→ About this exercise
What you write must match the records exactly, except for the images, which are left out.

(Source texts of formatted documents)

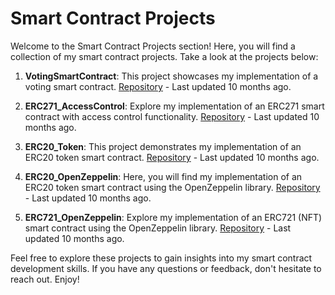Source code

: # Smart Contract Projects

Welcome to the Smart Contract Projects section! Here, you will find a collection of my smart contract projects. Take a look at the projects below:

1. **VotingSmartContract**: This project showcases my implementation of a voting smart contract. [Repository](https://github.com/GideonBature/web3Learn-smart_contract_programming/tree/main/01.%20VotingSmartContract) - Last updated 10 months ago.

2. **ERC271_AccessControl**: Explore my implementation of an ERC271 smart contract with access control functionality. [Repository](https://github.com/GideonBature/web3Learn-smart_contract_programming/tree/main/02.%20ERC271_AccessControl) - Last updated 10 months ago.

3. **ERC20_Token**: This project demonstrates my implementation of an ERC20 token smart contract. [Repository](https://github.com/GideonBature/web3Learn-smart_contract_programming/tree/main/03.%20ERC20_Token) - Last updated 10 months ago.

4. **ERC20_OpenZeppelin**: Here, you will find my implementation of an ERC20 token smart contract using the OpenZeppelin library. [Repository](https://github.com/GideonBature/web3Learn-smart_contract_programming/tree/main/04.%20ERC20_OpenZeppelin) - Last updated 10 months ago.

5. **ERC721_OpenZeppelin**: Explore my implementation of an ERC721 (NFT) smart contract using the OpenZeppelin library. [Repository](https://github.com/GideonBature/web3Learn-smart_contract_programming/tree/main/05.%20ERC721_OpenZeppelin) - Last updated 10 months ago.

Feel free to explore these projects to gain insights into my smart contract development skills. If you have any questions or feedback, don't hesitate to reach out. Enjoy!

→ Written reply
Source code

: # Smart Contract Projects

Welcome to the Smart Contract Projects section! Here, you will find a collection of my smart contract projects. Take a look at the projects below:

1. **VotingSmartContract**: This project showcases my implementation of a voting smart contract. [Repository](https://github.com/GideonBature/web3Learn-smart_contract_programming/tree/main/01.%20VotingSmartContract) - Last updated 10 months ago.

2. **ERC271_AccessControl**: Explore my implementation of an ERC271 smart contract with access control functionality. [Repository](https://github.com/GideonBature/web3Learn-smart_contract_programming/tree/main/02.%20ERC271_AccessControl) - Last updated 10 months ago.

3. **ERC20_Token**: This project demonstrates my implementation of an ERC20 token smart contract. [Repository](https://github.com/GideonBature/web3Learn-smart_contract_programming/tree/main/03.%20ERC20_Token) - Last updated 10 months ago.

4. **ERC20_OpenZeppelin**: Here, you will find my implementation of an ERC20 token smart contract using the OpenZeppelin library. [Repository](https://github.com/GideonBature/web3Learn-smart_contract_programming/tree/main/04.%20ERC20_OpenZeppelin) - Last updated 10 months ago.

5. **ERC721_OpenZeppelin**: Explore my implementation of an ERC721 (NFT) smart contract using the OpenZeppelin library. [Repository](https://github.com/GideonBature/web3Learn-smart_contract_programming/tree/main/05.%20ERC721_OpenZeppelin) - Last updated 10 months ago.

Feel free to explore these projects to gain insights into my smart contract development skills. If you have any questions or feedback, don't hesitate to reach out. Enjoy!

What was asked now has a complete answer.